### Выбранный текст ###

ГАВРИИЛ ЖУЛЕВ

Биографическая статья

Гавриил Николаевич Жулев, младший брат известной драматической артистки Е. Н. Жулевой, родился 5 июля 1834 г. в сельце Спасском Бронницкого уезда Московской губернии, в семье Поликарпа Васильевича Жулева, дворового человека помещика H. М. Смирнова. Ему еще не исполнилось тринадцати лет, когда он, весною 1847 г., был отпущен на волю[126]. Есть некоторые основания полагать, что он был незаконнорожденным сыном помещика.

Жулев был одновременно и поэтом, и артистом. Окончив в начале 1850-х годов петербургское театральное училище, Жулев в 1853 г. дебютировал на сцене Александринского театра[127] и много лет, до 1875 г., состоял в его труппе[128]. «Помню, что Жулев превосходно играл прогорелого купеческого сынка Перетычкина в комедии Красовского „Жених из Ножовой линии“, — читаем в воспоминаниях современника. — Он подавал большие надежды на сцене, но его затер режиссер Е. И. Воронов, долго властвовавший в Александринском театре» [129]. Воронов и начальник репертуарной части петербургских императорских театров водевилист П. С. Федоров, самодур и взяточник, которого неизменно преследовали искровцы под кличкой «Губошлеп», особенно невзлюбили Жулева за то, что он сотрудничал в «Искре» и информировал редакцию журнала о закулисных тайнах и интригах[130].

Жулев начал печататься в «Искре» в 1860 г. и был одним из ее постоянных сотрудников на протяжении всех 1860-х годов. Его стихотворения появлялись преимущественно под псевдонимом «Скорбный поэт». Жулева сразу оценили в «Искре». «Не могу я встретиться с Курочкиным, — писал ему его приятель, артист и драматург И. Е. Чернышев, 23 марта 1861 г., — чтобы он не спрашивал о тебе… Отчего ты перестал писать? Он о тебе отзывается как о лучшем своем сотруднике и постоянно просит писать к тебе… И я с своей стороны тебе прибавлю, что ты поступаешь до нелепости глупо. Ты очень ошибаешься, если рассчитываешь на свой сценический талант и пренебрегаешь литературным. Последний у тебя гораздо выше, чем первый, и на него следует обратить тебе особенное внимание»[131].

В конце 1862 г. Жулев собрал свои стихи, напечатанные в «Искре», и выпустил их отдельной книжкой под названием «Песни Скорбного поэта». Противопоставляя Жулева представителям «чистой поэзии» и либеральным обличителям типа М. П. Розенгейма, «Искра» следующим образом характеризовала его творчество в отзыве о «Песнях Скорбного поэта»: «Бедность, умеющая весело трунить над собою и хохотать непринужденно и смело над хлыщевством и богатою наглостью, в каких бы они формах ни проявлялись, — вот главный мотив, повторяющийся во всех пьесах Скорбного поэта. Вздыхатели, отвергнутые дамою своего сердца по случаю бедности и наивно рассказывающие о своих злополучиях; супруги, получившие семейное счастье из рук начальников; швеи, беззаботно проходящие известное поприще; девицы, стремящиеся замуж, и дамы, забывающие мужей под звуки Штраусовой скрипки, павловские ландышки и московские Пахиты; театральные музыканты и отставные майоры — вот действующие лица комедии, ежедневно разыгрываемой в жизни, верно подмеченной и осмысленно переданной своеобразными стихами поэта-юмориста. Все это перемешано, как добро и зло, вообще в жизни и в каждом человеке отдельно, но все это живет, движется, смеется над собою и над другими, и, главное, все это просто и искренно»[132].

### Содержимое набора данных ###

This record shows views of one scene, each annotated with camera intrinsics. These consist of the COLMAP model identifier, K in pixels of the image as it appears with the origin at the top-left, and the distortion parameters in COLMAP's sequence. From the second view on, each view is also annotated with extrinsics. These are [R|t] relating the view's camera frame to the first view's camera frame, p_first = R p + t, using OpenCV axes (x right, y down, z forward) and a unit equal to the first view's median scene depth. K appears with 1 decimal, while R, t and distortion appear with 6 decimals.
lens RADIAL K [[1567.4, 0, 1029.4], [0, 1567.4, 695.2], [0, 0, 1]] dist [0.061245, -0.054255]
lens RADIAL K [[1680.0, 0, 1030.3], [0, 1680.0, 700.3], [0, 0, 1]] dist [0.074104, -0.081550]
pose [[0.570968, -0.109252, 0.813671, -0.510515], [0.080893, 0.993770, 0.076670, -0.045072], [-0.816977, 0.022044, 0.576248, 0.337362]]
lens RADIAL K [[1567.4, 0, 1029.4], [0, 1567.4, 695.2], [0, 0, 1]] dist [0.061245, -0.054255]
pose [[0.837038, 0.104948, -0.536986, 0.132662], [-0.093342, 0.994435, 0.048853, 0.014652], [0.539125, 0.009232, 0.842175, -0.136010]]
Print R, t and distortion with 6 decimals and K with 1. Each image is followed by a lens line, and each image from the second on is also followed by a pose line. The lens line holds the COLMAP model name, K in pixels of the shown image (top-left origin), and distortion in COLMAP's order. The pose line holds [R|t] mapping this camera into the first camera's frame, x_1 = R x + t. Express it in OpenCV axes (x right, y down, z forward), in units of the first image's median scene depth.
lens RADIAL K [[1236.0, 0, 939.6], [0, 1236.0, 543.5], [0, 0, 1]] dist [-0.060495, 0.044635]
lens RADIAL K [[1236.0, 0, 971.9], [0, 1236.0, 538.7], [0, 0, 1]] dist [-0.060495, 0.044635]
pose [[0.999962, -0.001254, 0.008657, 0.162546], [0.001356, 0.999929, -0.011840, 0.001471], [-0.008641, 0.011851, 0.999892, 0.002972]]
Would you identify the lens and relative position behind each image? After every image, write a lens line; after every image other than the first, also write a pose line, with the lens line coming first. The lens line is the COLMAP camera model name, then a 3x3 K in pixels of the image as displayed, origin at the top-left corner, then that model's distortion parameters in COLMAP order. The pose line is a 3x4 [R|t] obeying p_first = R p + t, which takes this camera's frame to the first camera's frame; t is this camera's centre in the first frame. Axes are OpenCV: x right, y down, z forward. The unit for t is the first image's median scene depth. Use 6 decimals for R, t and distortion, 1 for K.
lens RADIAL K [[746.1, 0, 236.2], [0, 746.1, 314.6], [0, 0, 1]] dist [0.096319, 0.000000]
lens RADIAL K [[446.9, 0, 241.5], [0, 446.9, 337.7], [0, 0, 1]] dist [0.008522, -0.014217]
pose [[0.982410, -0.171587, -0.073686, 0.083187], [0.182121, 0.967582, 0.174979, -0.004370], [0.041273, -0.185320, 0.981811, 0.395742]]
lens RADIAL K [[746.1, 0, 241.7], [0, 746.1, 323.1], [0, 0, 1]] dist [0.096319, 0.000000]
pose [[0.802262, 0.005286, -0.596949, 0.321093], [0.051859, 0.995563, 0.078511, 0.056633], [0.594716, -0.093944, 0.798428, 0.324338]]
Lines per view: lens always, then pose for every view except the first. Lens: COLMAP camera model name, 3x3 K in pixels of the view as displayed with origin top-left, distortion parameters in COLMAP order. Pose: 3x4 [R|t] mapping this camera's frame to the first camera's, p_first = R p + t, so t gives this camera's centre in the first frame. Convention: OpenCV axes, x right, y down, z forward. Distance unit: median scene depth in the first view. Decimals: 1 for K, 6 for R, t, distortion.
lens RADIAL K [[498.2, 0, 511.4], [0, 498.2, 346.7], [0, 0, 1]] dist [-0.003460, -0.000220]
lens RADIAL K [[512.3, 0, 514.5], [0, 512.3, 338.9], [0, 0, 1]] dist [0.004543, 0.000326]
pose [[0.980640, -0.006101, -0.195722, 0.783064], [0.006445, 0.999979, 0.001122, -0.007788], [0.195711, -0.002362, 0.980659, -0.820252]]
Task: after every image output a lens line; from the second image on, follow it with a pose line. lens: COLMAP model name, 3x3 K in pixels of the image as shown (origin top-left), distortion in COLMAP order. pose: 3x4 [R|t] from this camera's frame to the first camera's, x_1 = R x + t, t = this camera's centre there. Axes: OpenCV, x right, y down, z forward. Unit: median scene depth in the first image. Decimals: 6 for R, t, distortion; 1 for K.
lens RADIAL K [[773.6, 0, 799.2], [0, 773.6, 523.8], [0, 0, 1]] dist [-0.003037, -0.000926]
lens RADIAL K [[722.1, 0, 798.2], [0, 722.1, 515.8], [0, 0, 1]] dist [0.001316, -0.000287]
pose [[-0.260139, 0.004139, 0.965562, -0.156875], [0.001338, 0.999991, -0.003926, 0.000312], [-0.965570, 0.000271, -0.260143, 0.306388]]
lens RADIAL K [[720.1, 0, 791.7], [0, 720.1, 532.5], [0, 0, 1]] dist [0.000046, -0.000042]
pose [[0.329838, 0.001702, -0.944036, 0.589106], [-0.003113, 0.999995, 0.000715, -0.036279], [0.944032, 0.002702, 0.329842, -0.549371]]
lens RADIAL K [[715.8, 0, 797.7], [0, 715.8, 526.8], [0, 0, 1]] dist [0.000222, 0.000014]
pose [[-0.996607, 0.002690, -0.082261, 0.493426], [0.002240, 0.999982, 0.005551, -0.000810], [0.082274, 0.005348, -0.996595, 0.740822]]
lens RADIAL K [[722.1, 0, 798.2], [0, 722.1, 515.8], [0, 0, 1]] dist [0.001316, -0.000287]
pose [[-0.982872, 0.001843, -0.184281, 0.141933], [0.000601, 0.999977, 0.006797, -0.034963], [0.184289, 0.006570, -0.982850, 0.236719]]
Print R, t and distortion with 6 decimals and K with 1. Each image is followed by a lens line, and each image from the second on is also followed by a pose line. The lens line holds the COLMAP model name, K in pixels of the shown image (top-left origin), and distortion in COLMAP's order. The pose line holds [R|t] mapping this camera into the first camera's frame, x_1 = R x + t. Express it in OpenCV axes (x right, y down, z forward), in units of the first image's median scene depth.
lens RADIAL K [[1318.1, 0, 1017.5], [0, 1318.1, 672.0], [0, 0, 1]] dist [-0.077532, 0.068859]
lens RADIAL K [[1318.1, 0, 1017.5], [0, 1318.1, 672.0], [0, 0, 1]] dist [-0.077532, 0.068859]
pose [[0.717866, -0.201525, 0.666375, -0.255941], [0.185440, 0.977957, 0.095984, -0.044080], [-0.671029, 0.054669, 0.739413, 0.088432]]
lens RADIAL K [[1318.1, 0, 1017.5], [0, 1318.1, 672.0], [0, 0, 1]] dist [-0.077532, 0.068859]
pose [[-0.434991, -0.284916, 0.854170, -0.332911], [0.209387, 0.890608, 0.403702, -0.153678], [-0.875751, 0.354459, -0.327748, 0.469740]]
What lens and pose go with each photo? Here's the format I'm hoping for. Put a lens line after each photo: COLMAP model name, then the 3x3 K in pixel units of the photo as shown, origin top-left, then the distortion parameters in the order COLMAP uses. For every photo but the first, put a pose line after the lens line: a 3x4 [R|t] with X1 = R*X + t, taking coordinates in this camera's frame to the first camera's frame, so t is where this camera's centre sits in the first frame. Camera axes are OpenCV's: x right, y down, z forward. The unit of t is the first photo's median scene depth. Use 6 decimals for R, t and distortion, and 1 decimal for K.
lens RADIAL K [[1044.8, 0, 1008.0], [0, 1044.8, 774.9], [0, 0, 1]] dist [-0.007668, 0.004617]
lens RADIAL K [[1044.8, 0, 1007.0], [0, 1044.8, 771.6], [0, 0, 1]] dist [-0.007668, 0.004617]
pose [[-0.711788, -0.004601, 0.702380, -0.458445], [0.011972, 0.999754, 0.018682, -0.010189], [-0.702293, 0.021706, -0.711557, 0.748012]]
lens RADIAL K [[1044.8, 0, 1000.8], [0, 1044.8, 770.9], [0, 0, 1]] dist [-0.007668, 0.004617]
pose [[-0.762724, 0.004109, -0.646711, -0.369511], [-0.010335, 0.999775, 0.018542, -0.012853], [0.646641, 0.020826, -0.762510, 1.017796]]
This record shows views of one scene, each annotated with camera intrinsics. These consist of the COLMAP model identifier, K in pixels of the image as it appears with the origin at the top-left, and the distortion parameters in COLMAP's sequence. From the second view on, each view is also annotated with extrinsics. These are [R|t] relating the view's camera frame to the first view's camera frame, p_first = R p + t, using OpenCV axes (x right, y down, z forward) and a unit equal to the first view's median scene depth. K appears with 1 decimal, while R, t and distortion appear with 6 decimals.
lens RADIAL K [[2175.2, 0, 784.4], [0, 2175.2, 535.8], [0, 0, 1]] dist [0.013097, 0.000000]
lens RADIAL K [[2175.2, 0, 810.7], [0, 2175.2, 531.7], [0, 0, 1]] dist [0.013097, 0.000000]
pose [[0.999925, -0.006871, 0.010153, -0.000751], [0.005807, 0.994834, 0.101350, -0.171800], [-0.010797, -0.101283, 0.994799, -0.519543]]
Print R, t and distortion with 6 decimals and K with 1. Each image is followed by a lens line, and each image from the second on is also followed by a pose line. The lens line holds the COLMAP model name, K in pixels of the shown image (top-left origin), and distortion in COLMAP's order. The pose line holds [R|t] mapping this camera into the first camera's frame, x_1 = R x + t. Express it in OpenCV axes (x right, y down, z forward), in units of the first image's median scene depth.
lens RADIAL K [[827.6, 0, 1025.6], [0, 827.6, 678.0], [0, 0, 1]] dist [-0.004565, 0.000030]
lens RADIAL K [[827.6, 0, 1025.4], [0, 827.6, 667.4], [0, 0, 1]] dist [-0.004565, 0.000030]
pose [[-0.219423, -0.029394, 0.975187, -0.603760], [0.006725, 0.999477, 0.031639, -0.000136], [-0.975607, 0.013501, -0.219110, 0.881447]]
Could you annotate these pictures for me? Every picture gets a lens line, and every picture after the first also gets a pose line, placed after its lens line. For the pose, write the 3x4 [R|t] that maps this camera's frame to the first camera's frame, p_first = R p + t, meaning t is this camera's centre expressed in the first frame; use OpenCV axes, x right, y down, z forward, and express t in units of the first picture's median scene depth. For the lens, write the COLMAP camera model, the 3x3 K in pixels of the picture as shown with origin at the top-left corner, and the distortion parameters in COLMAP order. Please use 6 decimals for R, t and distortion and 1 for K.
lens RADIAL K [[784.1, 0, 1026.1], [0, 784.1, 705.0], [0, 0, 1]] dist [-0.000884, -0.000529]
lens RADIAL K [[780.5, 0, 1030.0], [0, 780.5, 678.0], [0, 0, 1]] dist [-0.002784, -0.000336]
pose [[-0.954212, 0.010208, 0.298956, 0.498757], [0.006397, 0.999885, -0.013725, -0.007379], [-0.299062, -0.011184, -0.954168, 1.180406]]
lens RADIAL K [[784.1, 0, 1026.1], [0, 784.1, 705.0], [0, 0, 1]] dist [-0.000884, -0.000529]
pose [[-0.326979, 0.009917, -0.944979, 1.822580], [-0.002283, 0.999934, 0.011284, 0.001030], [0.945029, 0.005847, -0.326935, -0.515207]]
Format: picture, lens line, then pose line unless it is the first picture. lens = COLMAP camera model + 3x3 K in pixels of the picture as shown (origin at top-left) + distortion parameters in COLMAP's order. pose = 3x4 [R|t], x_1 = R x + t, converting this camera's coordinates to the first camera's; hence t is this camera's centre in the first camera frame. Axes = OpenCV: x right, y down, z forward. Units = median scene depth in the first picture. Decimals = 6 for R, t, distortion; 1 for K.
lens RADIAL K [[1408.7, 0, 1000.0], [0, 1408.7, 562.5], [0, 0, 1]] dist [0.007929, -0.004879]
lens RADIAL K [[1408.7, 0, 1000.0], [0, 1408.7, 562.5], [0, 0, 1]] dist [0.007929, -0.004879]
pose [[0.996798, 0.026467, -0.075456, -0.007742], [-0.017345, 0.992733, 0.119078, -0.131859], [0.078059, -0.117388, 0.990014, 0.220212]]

###

**Задания:**
1. Выпишите из статьи о Жулеве всех людей, чья фамилия приведена с инициалами.
2. Изложите статью о Жулеве в двух предложениях.

**Ответы:**
1. Е. Н. Жулева, H. М. Смирнов, Е. И. Воронов, П. С. Федоров, И. Е. Чернышев, М. П. Розенгейм.

2. Гавриил Николаевич Жулев родился в 1834 г. в семье дворового человека и был отпущен на волю в 1847 г. Он был одновременно поэтом и артистом: с 1853 до 1875 г. он служил в труппе Александринского театра, с 1860 г. постоянно печатался в «Искре» под псевдонимом «Скорбный поэт», а в конце 1862 г. выпустил сборник «Песни Скорбного поэта».